Artist Questionnaire
Many of the artists included in Locally Made responded to a series of questions about their materials and process. A selected response follows.
Name: J.R. Uretsky
Title: Bromance
Media: Performance
Location of residence: Providence, Rhode Island
Location of work (studio/office): Providence, Rhode Island
Process: Bromance is a three-part conversation that searches for non-normative masculinities within American masculinity. Using puppetry, costumes, and video, I will create three public events that will occur in the summer and fall of 2013.
The first installment will showcase videos made for the Bromanceproject and a conversation about masculinity facilitated by local drag kings. This event will be held in July at the Dirt Palace, a feminist artist collective located in Olneyville Square.
The second event will be a performance on July 18, 2013, at the RISD Museum’s Design the Night block party that is happening in conjunction with the opening for the Locally Made exhibition.
The final piece of the Bromance project will be a public discussion held at the RISD Museum. This conversation will be free and open to the public and will feature a panel of local artists and gender theorists whose personal practices involve investigations of masculinity, queerness, and gender performance. I will interview four white American males whom I have intimate relationships with: a former boyfriend, a friend, a mentor, and my father. I will approach editing these interviews by culling them for vulnerable moments that present “non-normative” aspects of masculinity as lived by these four people. This audio will then serve as the voiceover to accompany both the video and live puppetry. While the imagery will be visually abstract, the amalgamation of the actions performed and the voiceovers will generate a narrative link that illuminates and celebrates the non-normative masculinities that were originally found in the four interviewees. By transferring their stories to abstract puppet forms, I hope to make these new narratives representative of other larger complexities in gender and masculinity.
The videos will first be showcased at the Dirt Palace and then will be screened again, but this time as an accompaniment to a live public performance held at the RISD Museum in July. This performance will explore American masculinity by locating a variety of masculinities within my interviewees and transferring their stories to abstracted bodies (performing objects, costume and puppets). In doing so, my goal is to expand and abstract stereotypical notions of masculinity.
Context: Bromance is a project about navigating hegemonic (heterosexual, white, able-bodied) masculinity. American masculinity has been a hot topic in contemporary gender theory. It was thrust into the mainstream after the 2012 Newtown shootings when the media pointed to masculinity as a way to understand the violent acts that occurred at Sandy Hook Elementary School last December. Critics had a variety of responses to Sandy Hook in conjunction with male violence all of which called for meaningful dialogue around masculinity but very few discussed vulnerabilities produced by and located in white male bodies.
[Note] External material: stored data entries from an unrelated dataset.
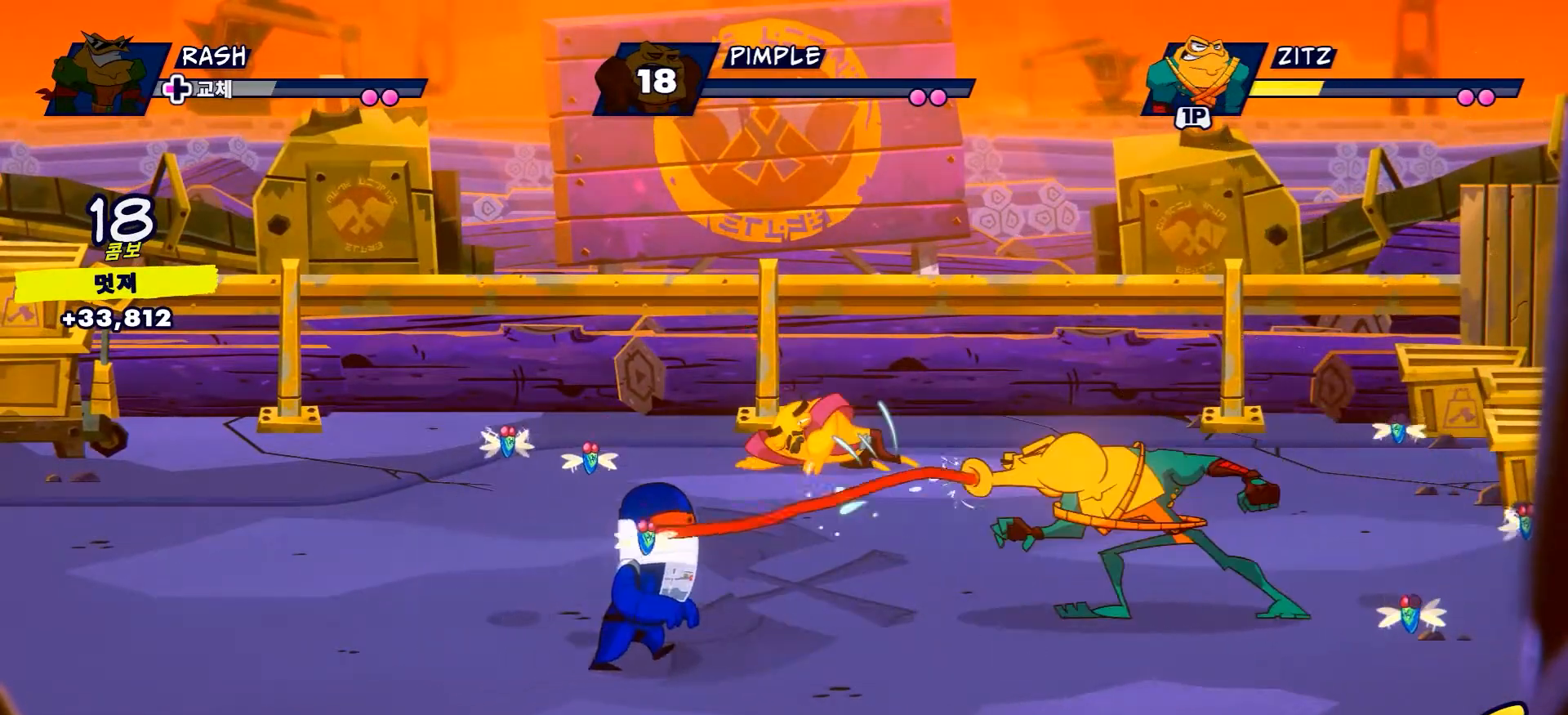
{"buttons": ["L2"], "left_stick": "left", "right_stick": "center", "events": [[83, "Y", "up"], [350, "Y", "down"], [501, "Y", "up"]]}
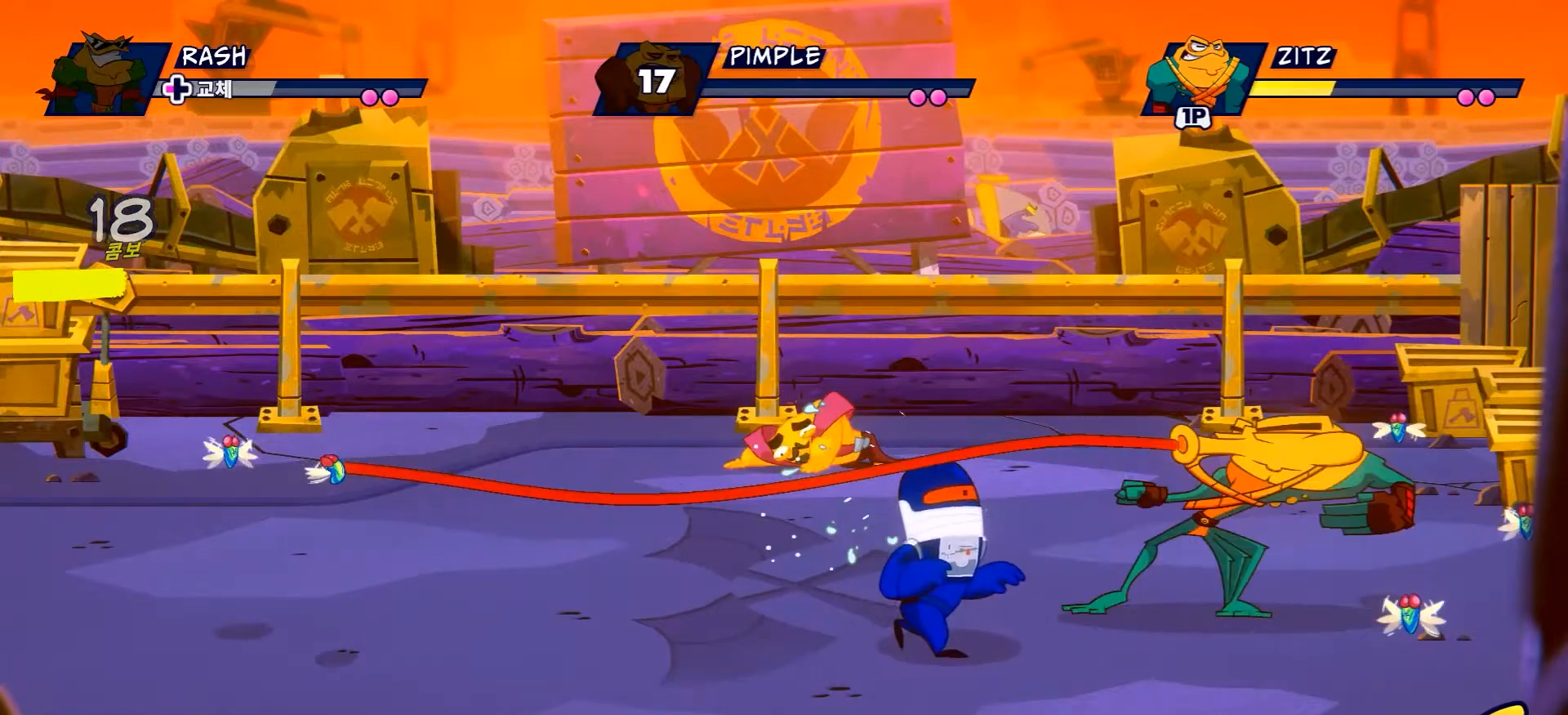
{"buttons": ["R2"], "left_stick": "left", "right_stick": "center", "events": [[183, "L2", "up"], [317, "R2", "down"]]}
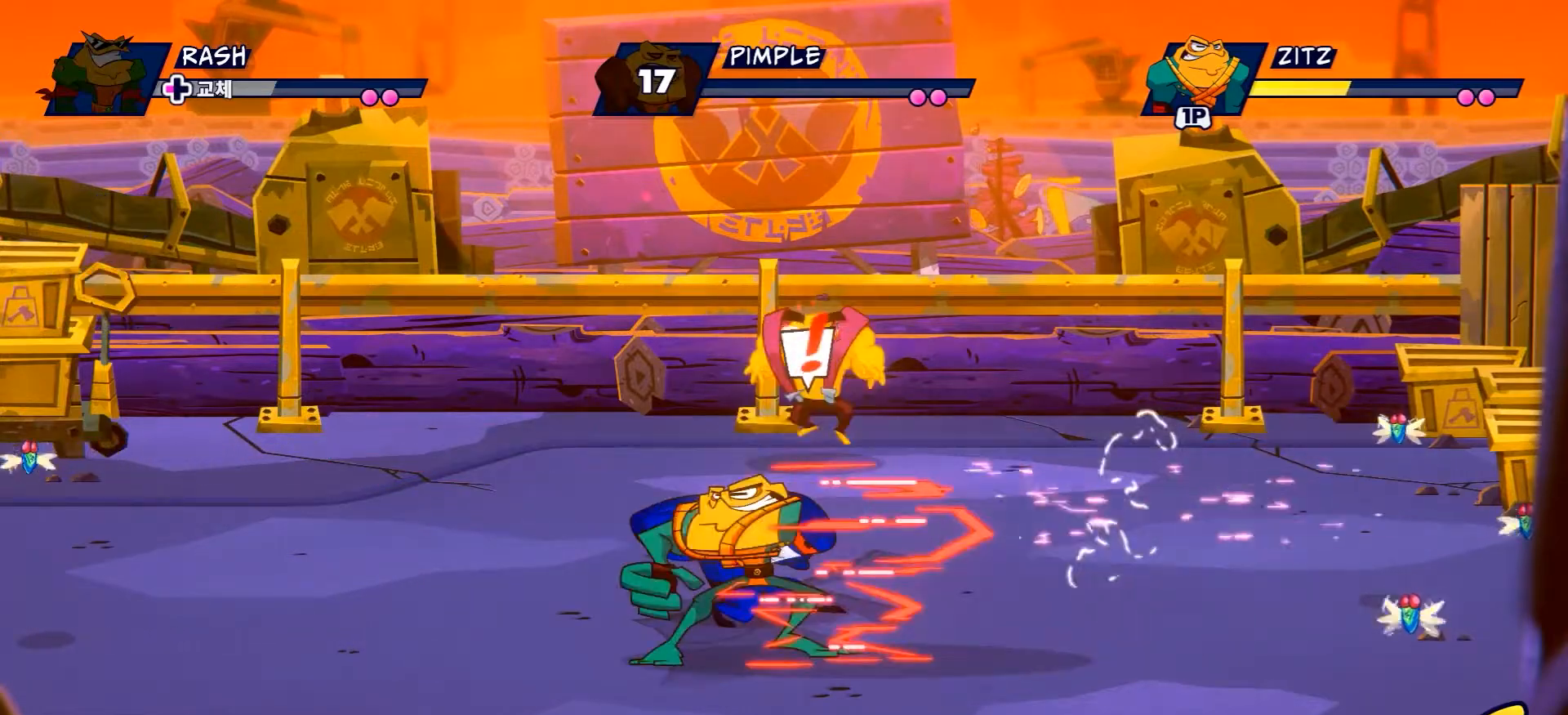
{"buttons": [], "left_stick": "up-left", "right_stick": "center", "events": [[17, "R2", "up"], [83, "left_stick", "up-left"], [134, "R2", "down"], [217, "left_stick", "up"], [334, "R2", "up"], [400, "left_stick", "up-left"]]}
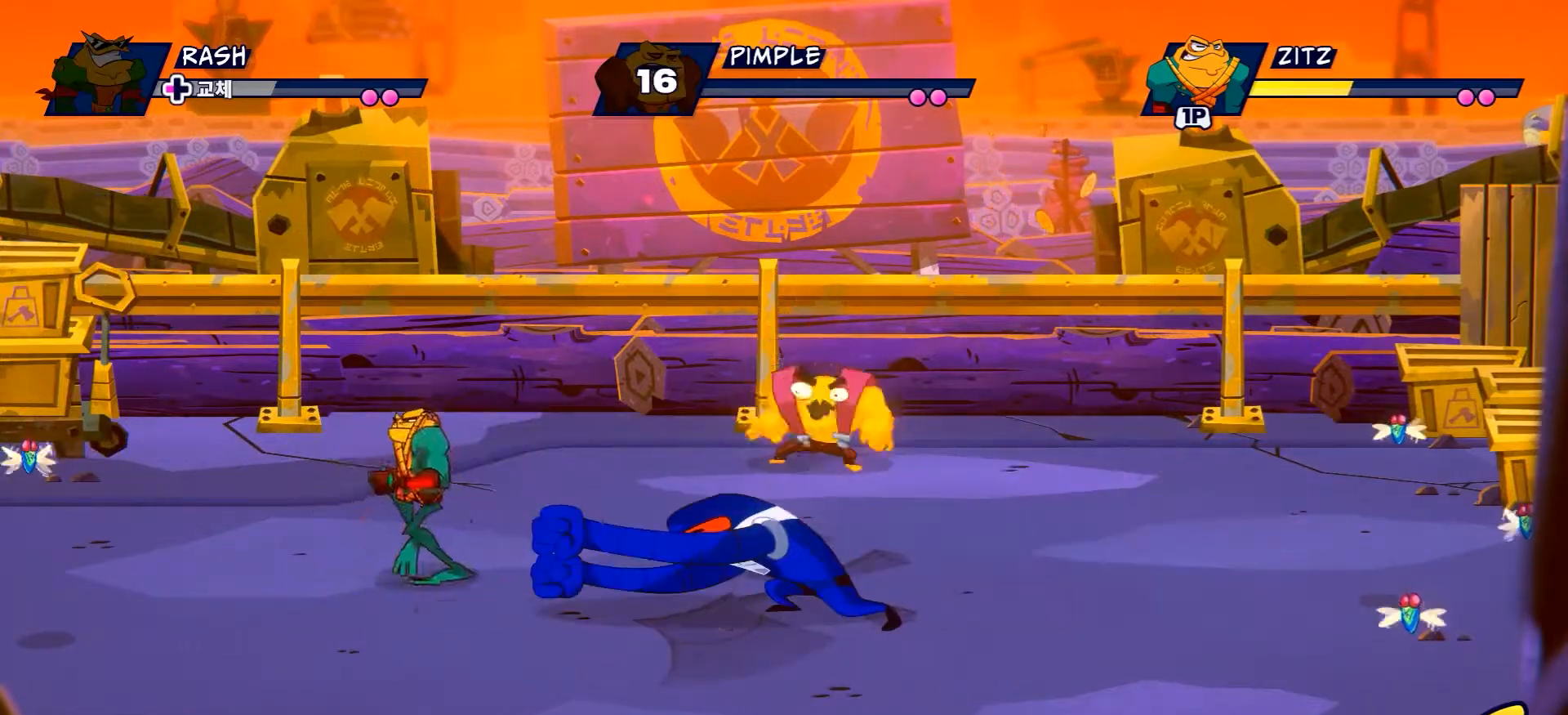
{"buttons": ["L2"], "left_stick": "left", "right_stick": "center", "events": [[50, "L2", "down"], [50, "left_stick", "left"], [166, "Y", "down"], [317, "Y", "up"]]}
Bromance is a video and performance piece that explores the complexities and vulnerabilities of the American white male. The performance, however, is not a stand-alone artwork. I want to contribute to larger conversations about masculinity, gender, feminism, and queerness. By situating the piece within a series of public conversations, Bromance will serve as a catalyst for public dialogue around these questions both locally in Providence and national academic ones through panels with local artists and theorists.
To quote queer artist and activist Sean Gyshen Fennell, “I have come to the realization that masculinity has an analogous relationship to the invisible mechanisms that cause systems of oppression. I plan to use this perspective and to begin investigating masculinity and how it functions in relationship to queerness.”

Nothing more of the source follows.